Find every line below where the string "mean" shows up, and copy those lines.

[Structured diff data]
◇ ◇ ◇ ◇ ◇
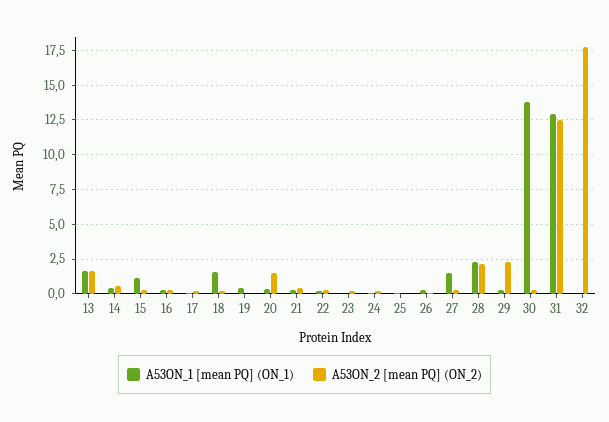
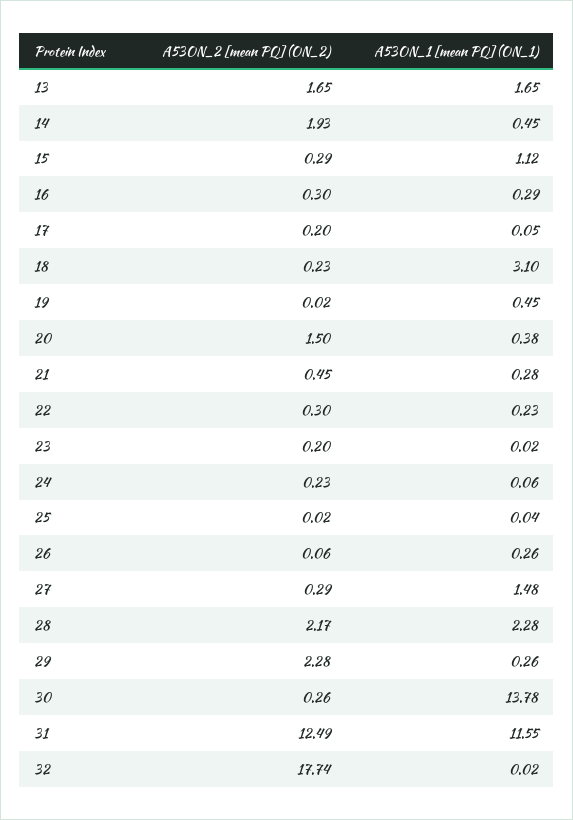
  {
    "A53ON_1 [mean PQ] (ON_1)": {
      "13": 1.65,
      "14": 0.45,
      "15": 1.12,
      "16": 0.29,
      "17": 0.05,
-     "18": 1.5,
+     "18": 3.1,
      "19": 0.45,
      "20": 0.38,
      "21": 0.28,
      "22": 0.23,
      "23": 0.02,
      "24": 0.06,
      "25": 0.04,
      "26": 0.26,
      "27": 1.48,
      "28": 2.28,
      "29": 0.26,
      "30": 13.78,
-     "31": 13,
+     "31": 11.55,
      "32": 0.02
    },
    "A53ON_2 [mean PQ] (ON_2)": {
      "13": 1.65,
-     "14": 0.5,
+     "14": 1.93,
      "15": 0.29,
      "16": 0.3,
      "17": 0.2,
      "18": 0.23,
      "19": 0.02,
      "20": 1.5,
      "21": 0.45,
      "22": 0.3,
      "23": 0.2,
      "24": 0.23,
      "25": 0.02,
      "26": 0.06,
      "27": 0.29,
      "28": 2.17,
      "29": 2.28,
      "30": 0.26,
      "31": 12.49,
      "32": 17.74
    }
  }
◇ ◇ ◇ ◇ ◇
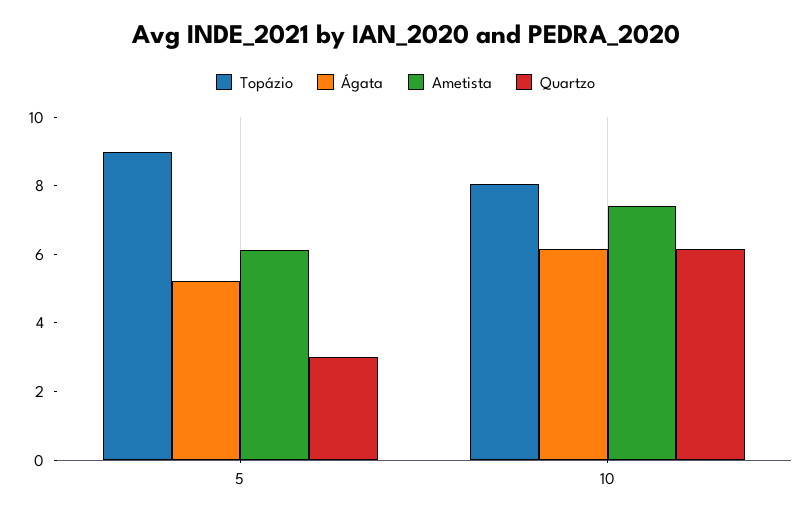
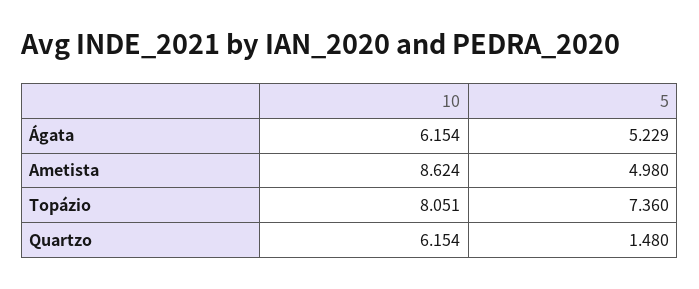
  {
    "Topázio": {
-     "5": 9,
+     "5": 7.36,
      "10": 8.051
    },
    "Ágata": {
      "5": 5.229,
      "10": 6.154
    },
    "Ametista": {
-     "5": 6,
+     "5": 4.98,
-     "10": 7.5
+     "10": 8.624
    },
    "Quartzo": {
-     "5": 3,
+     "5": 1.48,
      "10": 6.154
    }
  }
◇ ◇ ◇ ◇ ◇
→ **Exercise output**:
    "A53ON_1 [mean PQ] (ON_1)": {
    "A53ON_2 [mean PQ] (ON_2)": {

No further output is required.